[DIRECTIONS] In the Uriah Heep album notes, rewrite the part that opens with "Uriah Heep - 1970" and closes with "(with bonus tracks)", putting "Stonehenge" wherever "Salisbury" appears.

Uriah Heep - 1970 Salisbury



ARTIST: Uriah Heep
ALBUM: Salisbury
LABEL: Vertigo
SERIAL: 6360 028
YEAR: 1970
CD REISSUE: 2003, Sanctuary, SMRCD049 (with bonus tracks)

COUNTRY OF ORIGIN:

LINEUP: David Byron - lead vocals * Ken Hensley - slide & acoustic guitars, organ, piano, harpsichord, vibraphone, vocals * Mick Box - lead & acoustic guitars * Paul Newton - bass * Keith Baker - drums

Additional Musician: John Fiddy - brass, woodwinds

TRACK LISTING: 01 Bird Of Prey * 02 The Park * 03 Time To Love * 04 Lady In Black * 05 High Priestess * 06 Salisbury

WEBLINKS: www.uriah-heep.com


Background
Uriah Heep has a storied career but retracing their vast back catalog can be a roller-coaster ride between brilliant to dull hard rock to good and yes, occasionally mediocre AOR. While the band were never hip with mainstream critics, they set the bar for classic rock with singles like 'Easy Livin' and my personal favorite 'Stealin' from the superb 'Sweet Freedom' album. But when it comes down to my most played Uriah Heep platter it has to be 'Salisbury'. This was the band's sophomore release and the closest they came to bona fide progressive rock although I suppose after spending most of 1970 sharing stages with the likes of Yes, Gracious, Renaissance, Czar and The Moody Blues; some of that sound had to rub off on the boys from London but I don't think anyone expected they would unleash what is now considered one of the great prog rock albums of the very early 70's UK scene.

[DATASET CONTENT]
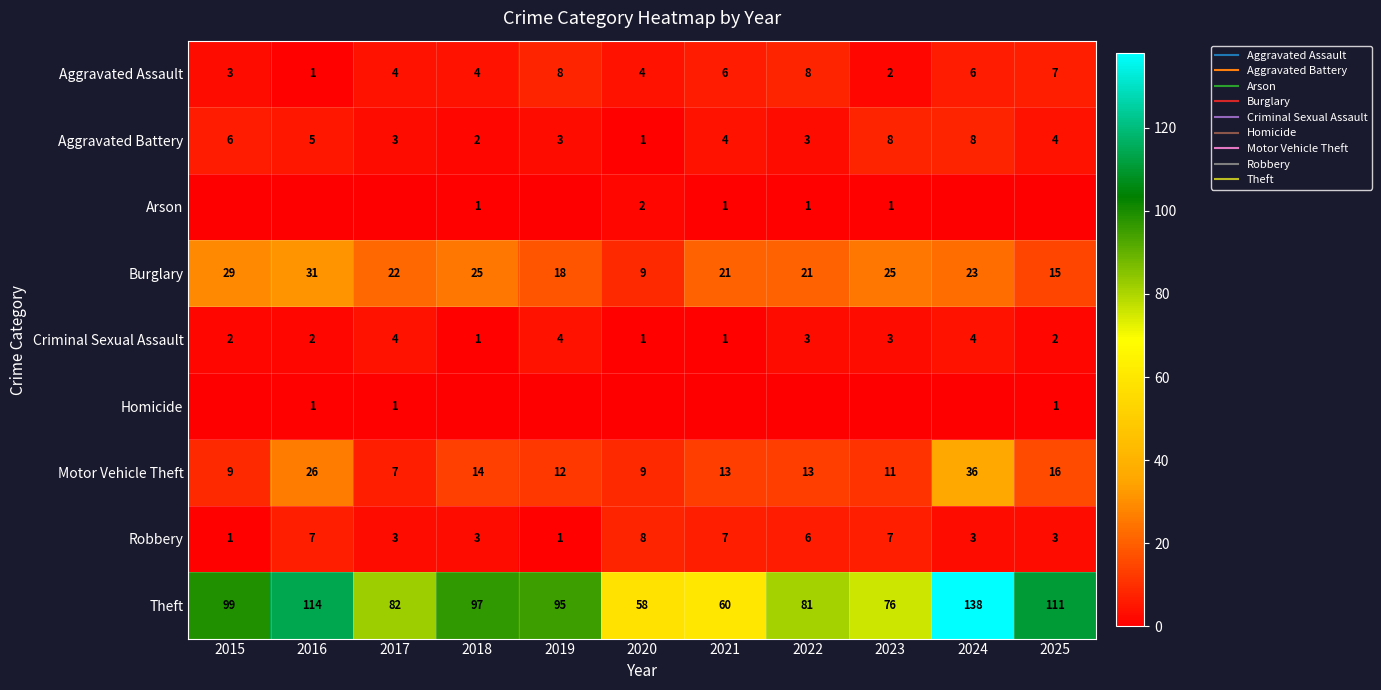

Which category has the lowest value across all series?

2015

[RESULT OF THE TASK]
Uriah Heep - 1970 Stonehenge



ARTIST: Uriah Heep
ALBUM: Stonehenge
LABEL: Vertigo
SERIAL: 6360 028
YEAR: 1970
CD REISSUE: 2003, Sanctuary, SMRCD049 (with bonus tracks)